DAS ESPERTEZAS E PARÓDIAS AMANHECIDAS NUM FORNO
TAL QUAL A NUVEM QUE O DETÉM ALI.

PERCEBE-SE DE LONGE O VAI E VEM DE PALAVRAS LIGEIRAS
QUE AO REDOR DO REDUTO MAIS LACÓNICO
TRANSFORMAM-SE EM METAFÓRAS EMBUÇADAS.

A MEMÓRIA É A CHAVE QUE ABRE A AREIA, OS BARCOS E OS SERES
QUE DENTRO DO SEU CANTAROLAR LIGEIRO
COMPLEMENTAM A FRASE DO PESCADOR QUE O DESCREVE.

O ASSOBIO DA NOITE CHEGA BREVE, ENALTECENDO ODORES,
BALANCEANDO FESTAS
COM A HEGEMONIA DE SENTIMENTO QUE SE FAZEM LIGEIROS
NUMA PARTICULA EVANESCENTE PELO SEU PODER.
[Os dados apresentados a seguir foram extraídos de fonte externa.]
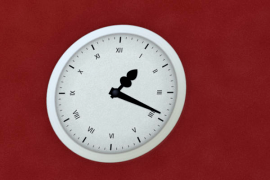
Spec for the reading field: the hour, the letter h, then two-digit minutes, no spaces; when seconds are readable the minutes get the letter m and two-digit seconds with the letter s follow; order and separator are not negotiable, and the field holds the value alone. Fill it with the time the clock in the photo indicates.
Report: 1h19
O OUTRO LADO É CONOTADO POR SI SÓ
POR SER A AURÉOLA DA BRISA QUE INSISTE EM BATER DE
FRENTE COM A VIDA
SINGELA E FIGURADA COMO A ESCRITA DO POETA QUE ESPERA
EM CADA LADO, O SABOR DA BOÉMIA DA ILHA DESPIDA PELA IRA
DOS LÁBIOS DENOTADOS.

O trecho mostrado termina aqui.